= Fred H. Nomme =

Norwegian diplomat

Fred Harald Nomme (born 21 February 1946) is a Norwegian diplomat.

He was born in Sandefjord, and studied business administration at the University of Minnesota and San Francisco State College. He worked at the University of Bergen, University of Oslo, Norwegian Shipowners' Association and as pivate secretary to Her Royal Highness the Crown Princess of Norway (currently Queen Sonja). From 1991 to 1994 he was a section leader in the Lillehammer Olympic Organising Committee and Chief of Protocol at the Olympic Winter Games at Lillehammer in 1994.

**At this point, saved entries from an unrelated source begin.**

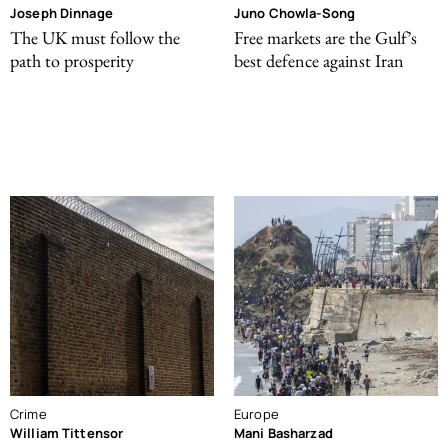
Joseph Dinnage
Juno Chowla-Song
The UK must follow the
Free markets are the Gulf’s
path to prosperity
best defence against Iran
Crime
Europe
William Tittensor
Mani Basharzad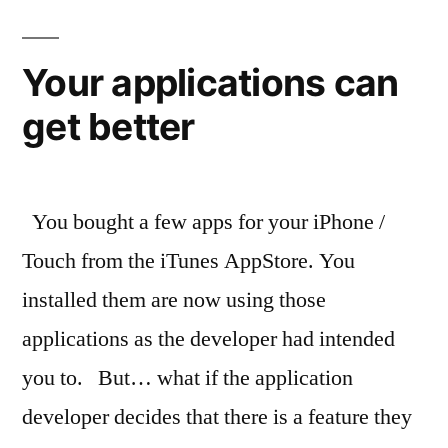
with
your
iPhone
Your applications can
or
get better
Touch
You bought a few apps for your iPhone /
Touch from the iTunes AppStore. You
installed them are now using those
applications as the developer had intended
you to. But… what if the application
developer decides that there is a feature they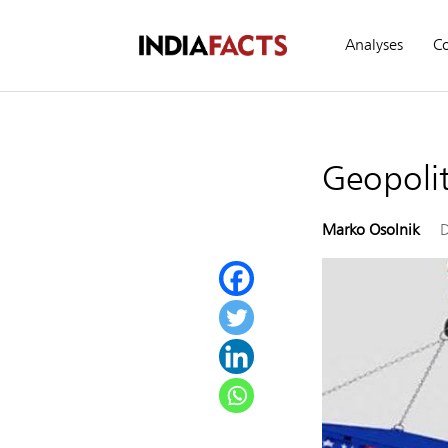
Analyses
C
Geopolit
Marko Osolnik
D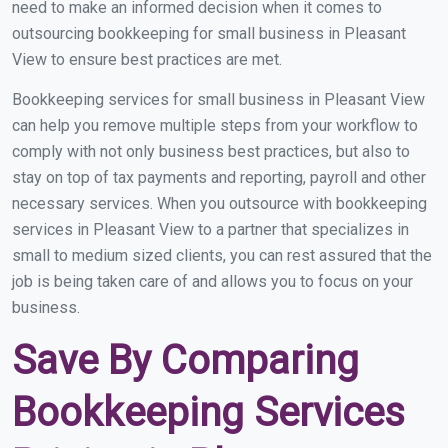
need to make an informed decision when it comes to
outsourcing bookkeeping for small business in Pleasant
View to ensure best practices are met.
Bookkeeping services for small business in Pleasant View
can help you remove multiple steps from your workflow to
comply with not only business best practices, but also to
stay on top of tax payments and reporting, payroll and other
necessary services. When you outsource with bookkeeping
services in Pleasant View to a partner that specializes in
small to medium sized clients, you can rest assured that the
job is being taken care of and allows you to focus on your
business.
Save By Comparing
Bookkeeping Services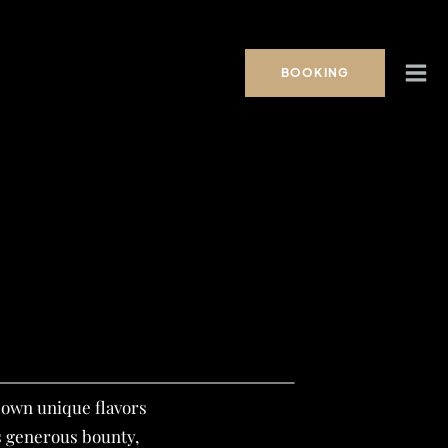
BOOKING
s own unique flavors
s generous bounty,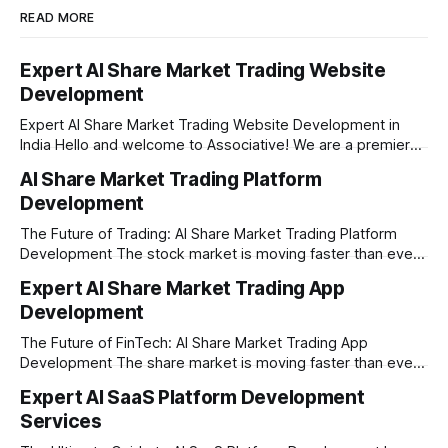
READ MORE
Expert AI Share Market Trading Website
Development
Expert AI Share Market Trading Website Development in
India Hello and welcome to Associative! We are a premier
full-service software development firm headquartered right
AI Share Market Trading Platform
here in Pune, Maharashtra. Established on February 1, 2021,
Development
our company is built on the strong principles of absolute
engineering excellence, unyielding transparency, and deep
The Future of Trading: AI Share Market Trading Platform
Development The stock market is moving faster than ever
before. In today’s era of rapid technological disruption,
Expert AI Share Market Trading App
manual trading is no longer enough to stay ahead of the
Development
competition. Brokers, financial institutions, and ambitious
startups are now looking for smart,
The Future of FinTech: AI Share Market Trading App
Development The share market is moving faster than ever,
and technology is leading the charge. Today, traders and
Expert AI SaaS Platform Development
investors expect more than just a platform to buy and sell
Services
shares; they want intelligent insights, lightning-fast
execution, and automated strategies. This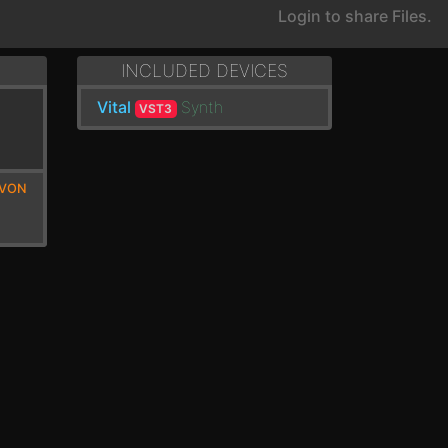
Login to share Files.
INCLUDED DEVICES
Vital
Synth
VST3
EVON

He had positions as diplomat in Norwegian embassies in Saudi Arabia, Morocco, France and the United States. He was appointed as Norway's ambassador to Nigeria in 1995 and was also ambassador to Benin, Togo, Ghana and Cameroon. In November 1995 he was recalled from Nigeria, following the execution of Ken Saro-Wiwa and the Ogoni Nine. He returned to Nigeria in 1996. In September 1998 he was appointed as ambassador to Malaysia. In 1996 he was appointed ambassador to Brunei as well. He was Norway´s consul general in Shanghai from 2005 to 2011, and was Norway's ambassador to Morocco from 2011 to 2014. He retired from the Norwegian Foreign Service in 2014.

Nomme is Commander of the Royal Norwegian Order of Merit, awarded in 2000.